→ **THE TASK**
Where a picture appears, leave it out, and print the rest of the records as they are.

→ **EXTRACTED MATERIAL**

*-*-*

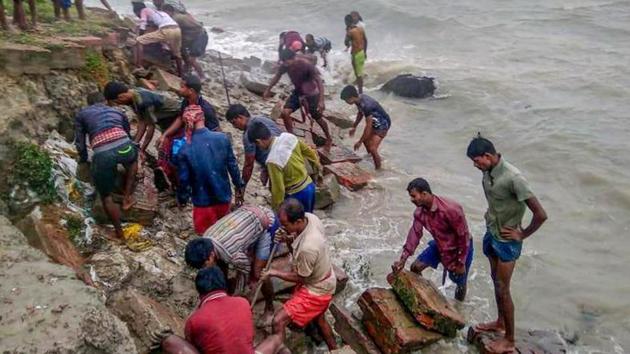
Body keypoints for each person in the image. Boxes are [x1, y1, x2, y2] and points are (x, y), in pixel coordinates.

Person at [467, 136, 547, 353]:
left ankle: (510, 340)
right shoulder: (487, 172)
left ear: (489, 156)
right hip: (492, 232)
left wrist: (522, 234)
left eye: (477, 161)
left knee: (504, 289)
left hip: (507, 242)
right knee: (495, 282)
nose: (475, 165)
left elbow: (540, 214)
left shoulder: (514, 178)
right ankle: (500, 322)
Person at [259, 199, 338, 351]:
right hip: (326, 278)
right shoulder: (311, 218)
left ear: (299, 221)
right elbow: (296, 250)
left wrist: (273, 272)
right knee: (320, 320)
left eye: (285, 225)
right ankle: (334, 349)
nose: (282, 227)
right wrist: (287, 237)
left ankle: (280, 350)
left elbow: (301, 277)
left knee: (278, 321)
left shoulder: (308, 247)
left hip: (317, 289)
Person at [155, 267, 288, 354]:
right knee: (275, 339)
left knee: (169, 340)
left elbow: (194, 346)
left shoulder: (195, 320)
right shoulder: (242, 303)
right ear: (224, 286)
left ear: (200, 293)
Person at [184, 205, 279, 322]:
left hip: (267, 222)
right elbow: (220, 263)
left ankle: (270, 307)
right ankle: (225, 289)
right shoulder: (206, 238)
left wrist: (236, 296)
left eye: (203, 266)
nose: (203, 269)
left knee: (259, 272)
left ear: (211, 256)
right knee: (220, 263)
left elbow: (245, 270)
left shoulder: (232, 255)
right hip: (246, 217)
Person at [391, 178, 474, 301]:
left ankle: (458, 309)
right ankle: (427, 298)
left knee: (460, 282)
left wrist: (461, 262)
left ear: (424, 194)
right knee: (415, 268)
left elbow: (463, 237)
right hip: (440, 245)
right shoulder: (420, 213)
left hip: (460, 247)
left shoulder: (451, 209)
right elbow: (414, 234)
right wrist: (403, 259)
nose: (411, 200)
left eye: (413, 196)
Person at [74, 92, 138, 239]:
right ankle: (127, 196)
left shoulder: (82, 114)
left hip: (103, 155)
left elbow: (80, 142)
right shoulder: (116, 111)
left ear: (89, 103)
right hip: (125, 147)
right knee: (133, 160)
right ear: (104, 101)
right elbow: (127, 133)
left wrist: (84, 159)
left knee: (106, 196)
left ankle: (119, 233)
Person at [175, 105, 244, 234]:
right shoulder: (222, 138)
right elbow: (232, 166)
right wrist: (239, 186)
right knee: (223, 236)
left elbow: (184, 180)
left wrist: (182, 199)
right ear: (203, 118)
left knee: (205, 238)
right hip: (223, 196)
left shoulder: (184, 149)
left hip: (202, 202)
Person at [154, 75, 220, 188]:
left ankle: (181, 185)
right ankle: (165, 172)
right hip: (186, 133)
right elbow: (180, 119)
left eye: (182, 87)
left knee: (181, 155)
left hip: (201, 139)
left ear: (191, 90)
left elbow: (216, 132)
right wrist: (165, 135)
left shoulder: (206, 109)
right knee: (166, 142)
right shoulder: (186, 101)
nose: (179, 89)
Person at [263, 49, 333, 148]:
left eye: (287, 61)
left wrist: (321, 101)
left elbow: (319, 82)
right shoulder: (285, 65)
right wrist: (268, 89)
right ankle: (292, 138)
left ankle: (329, 137)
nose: (286, 64)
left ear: (293, 58)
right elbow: (277, 76)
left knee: (317, 117)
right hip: (298, 93)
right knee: (285, 113)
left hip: (312, 94)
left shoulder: (306, 65)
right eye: (284, 62)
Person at [247, 122, 321, 212]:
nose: (259, 148)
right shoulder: (288, 137)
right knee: (308, 218)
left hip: (296, 195)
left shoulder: (272, 160)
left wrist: (276, 211)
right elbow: (310, 154)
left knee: (296, 222)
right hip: (309, 185)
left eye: (257, 145)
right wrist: (316, 173)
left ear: (259, 141)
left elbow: (278, 190)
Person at [103, 81, 181, 157]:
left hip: (177, 117)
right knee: (165, 150)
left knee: (173, 149)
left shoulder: (143, 101)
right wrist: (135, 143)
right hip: (165, 121)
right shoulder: (133, 97)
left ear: (121, 96)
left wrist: (143, 149)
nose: (120, 104)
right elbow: (142, 122)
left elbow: (151, 127)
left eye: (118, 102)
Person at [225, 104, 282, 190]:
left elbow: (249, 164)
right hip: (285, 154)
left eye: (234, 122)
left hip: (276, 165)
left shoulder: (249, 134)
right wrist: (265, 169)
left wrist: (242, 186)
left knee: (278, 190)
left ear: (240, 117)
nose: (234, 127)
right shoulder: (262, 118)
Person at [340, 85, 390, 170]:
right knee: (366, 141)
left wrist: (359, 141)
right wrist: (354, 126)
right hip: (375, 120)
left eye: (346, 100)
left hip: (383, 123)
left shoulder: (367, 105)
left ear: (351, 97)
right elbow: (360, 113)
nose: (346, 102)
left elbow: (368, 126)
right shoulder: (358, 100)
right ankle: (373, 158)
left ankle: (379, 170)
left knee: (372, 147)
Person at [132, 1, 183, 76]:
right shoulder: (160, 13)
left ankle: (139, 66)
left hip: (166, 30)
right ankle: (180, 75)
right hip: (177, 30)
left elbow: (143, 24)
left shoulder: (144, 10)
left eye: (137, 14)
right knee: (177, 54)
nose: (138, 16)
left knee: (139, 41)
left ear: (137, 11)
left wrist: (139, 36)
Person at [162, 4, 208, 80]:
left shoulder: (176, 18)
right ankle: (187, 68)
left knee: (191, 59)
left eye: (164, 13)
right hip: (191, 36)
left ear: (169, 11)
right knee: (181, 49)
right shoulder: (178, 15)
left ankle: (202, 76)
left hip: (199, 36)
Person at [344, 14, 366, 94]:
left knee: (358, 75)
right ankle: (361, 91)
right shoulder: (360, 29)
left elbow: (346, 43)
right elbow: (365, 41)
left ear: (346, 22)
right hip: (362, 52)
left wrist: (347, 32)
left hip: (355, 54)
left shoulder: (350, 32)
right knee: (359, 73)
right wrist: (365, 52)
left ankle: (360, 93)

*-*-*

→ **REPLY**
Body keypoints for each person in the image. Boxes are [x1, y1, x2, y2] and points are (x, y), in pixel coordinates.

Person at [467, 136, 547, 353]:
left ankle: (510, 340)
right shoulder: (487, 172)
left ear: (489, 156)
right hip: (492, 232)
left wrist: (522, 234)
left eye: (477, 161)
left knee: (504, 289)
left hip: (507, 242)
right knee: (495, 282)
nose: (475, 165)
left elbow: (540, 214)
left shoulder: (514, 178)
right ankle: (500, 322)
Person at [259, 199, 338, 351]:
right hip: (326, 278)
right shoulder: (311, 218)
left ear: (299, 221)
right elbow: (296, 250)
left wrist: (273, 272)
right knee: (320, 320)
left eye: (285, 225)
right ankle: (334, 349)
nose: (282, 227)
right wrist: (287, 237)
left ankle: (280, 350)
left elbow: (301, 277)
left knee: (278, 321)
left shoulder: (308, 247)
left hip: (317, 289)
Person at [155, 267, 288, 354]:
right knee: (275, 339)
left knee: (169, 340)
left elbow: (194, 346)
left shoulder: (195, 320)
right shoulder: (242, 303)
right ear: (224, 286)
left ear: (200, 293)
Person at [184, 205, 279, 322]:
left hip: (267, 222)
right elbow: (220, 263)
left ankle: (270, 307)
right ankle: (225, 289)
right shoulder: (206, 238)
left wrist: (236, 296)
left eye: (203, 266)
nose: (203, 269)
left knee: (259, 272)
left ear: (211, 256)
right knee: (220, 263)
left elbow: (245, 270)
left shoulder: (232, 255)
right hip: (246, 217)
Person at [391, 178, 474, 301]:
left ankle: (458, 309)
right ankle: (427, 298)
left knee: (460, 282)
left wrist: (461, 262)
left ear: (424, 194)
right knee: (415, 268)
left elbow: (463, 237)
right hip: (440, 245)
right shoulder: (420, 213)
left hip: (460, 247)
left shoulder: (451, 209)
right elbow: (414, 234)
right wrist: (403, 259)
nose: (411, 200)
left eye: (413, 196)
Person at [74, 92, 138, 239]:
right ankle: (127, 196)
left shoulder: (82, 114)
left hip: (103, 155)
left elbow: (80, 142)
right shoulder: (116, 111)
left ear: (89, 103)
right hip: (125, 147)
right knee: (133, 160)
right ear: (104, 101)
right elbow: (127, 133)
left wrist: (84, 159)
left knee: (106, 196)
left ankle: (119, 233)
Person at [175, 105, 244, 234]:
right shoulder: (222, 138)
right elbow: (232, 166)
right wrist: (239, 186)
right knee: (223, 236)
left elbow: (184, 180)
left wrist: (182, 199)
right ear: (203, 118)
left knee: (205, 238)
right hip: (223, 196)
left shoulder: (184, 149)
left hip: (202, 202)
Person at [154, 75, 220, 188]:
left ankle: (181, 185)
right ankle: (165, 172)
right hip: (186, 133)
right elbow: (180, 119)
left eye: (182, 87)
left knee: (181, 155)
left hip: (201, 139)
left ear: (191, 90)
left elbow: (216, 132)
right wrist: (165, 135)
left shoulder: (206, 109)
right knee: (166, 142)
right shoulder: (186, 101)
nose: (179, 89)
Person at [263, 49, 333, 148]:
left eye: (287, 61)
left wrist: (321, 101)
left elbow: (319, 82)
right shoulder: (285, 65)
right wrist: (268, 89)
right ankle: (292, 138)
left ankle: (329, 137)
nose: (286, 64)
left ear: (293, 58)
right elbow: (277, 76)
left knee: (317, 117)
right hip: (298, 93)
right knee: (285, 113)
left hip: (312, 94)
left shoulder: (306, 65)
right eye: (284, 62)
Person at [247, 122, 321, 212]:
nose: (259, 148)
right shoulder: (288, 137)
right knee: (308, 218)
left hip: (296, 195)
left shoulder: (272, 160)
left wrist: (276, 211)
right elbow: (310, 154)
left knee: (296, 222)
right hip: (309, 185)
left eye: (257, 145)
right wrist: (316, 173)
left ear: (259, 141)
left elbow: (278, 190)
Person at [103, 81, 181, 157]:
left hip: (177, 117)
right knee: (165, 150)
left knee: (173, 149)
left shoulder: (143, 101)
right wrist: (135, 143)
right hip: (165, 121)
right shoulder: (133, 97)
left ear: (121, 96)
left wrist: (143, 149)
nose: (120, 104)
right elbow: (142, 122)
left elbow: (151, 127)
left eye: (118, 102)
Person at [225, 104, 282, 190]:
left elbow: (249, 164)
right hip: (285, 154)
left eye: (234, 122)
left hip: (276, 165)
left shoulder: (249, 134)
right wrist: (265, 169)
left wrist: (242, 186)
left knee: (278, 190)
left ear: (240, 117)
nose: (234, 127)
right shoulder: (262, 118)
Person at [340, 85, 390, 170]:
right knee: (366, 141)
left wrist: (359, 141)
right wrist: (354, 126)
right hip: (375, 120)
left eye: (346, 100)
left hip: (383, 123)
left shoulder: (367, 105)
left ear: (351, 97)
right elbow: (360, 113)
nose: (346, 102)
left elbow: (368, 126)
right shoulder: (358, 100)
right ankle: (373, 158)
left ankle: (379, 170)
left knee: (372, 147)
Person at [132, 1, 183, 76]:
right shoulder: (160, 13)
left ankle: (139, 66)
left hip: (166, 30)
right ankle: (180, 75)
right hip: (177, 30)
left elbow: (143, 24)
left shoulder: (144, 10)
left eye: (137, 14)
right knee: (177, 54)
nose: (138, 16)
left knee: (139, 41)
left ear: (137, 11)
left wrist: (139, 36)
Person at [162, 4, 208, 80]:
left shoulder: (176, 18)
right ankle: (187, 68)
left knee: (191, 59)
left eye: (164, 13)
right hip: (191, 36)
left ear: (169, 11)
right knee: (181, 49)
right shoulder: (178, 15)
left ankle: (202, 76)
left hip: (199, 36)
Person at [344, 14, 366, 94]:
left knee: (358, 75)
right ankle: (361, 91)
right shoulder: (360, 29)
left elbow: (346, 43)
right elbow: (365, 41)
left ear: (346, 22)
right hip: (362, 52)
left wrist: (347, 32)
left hip: (355, 54)
left shoulder: (350, 32)
right knee: (359, 73)
right wrist: (365, 52)
left ankle: (360, 93)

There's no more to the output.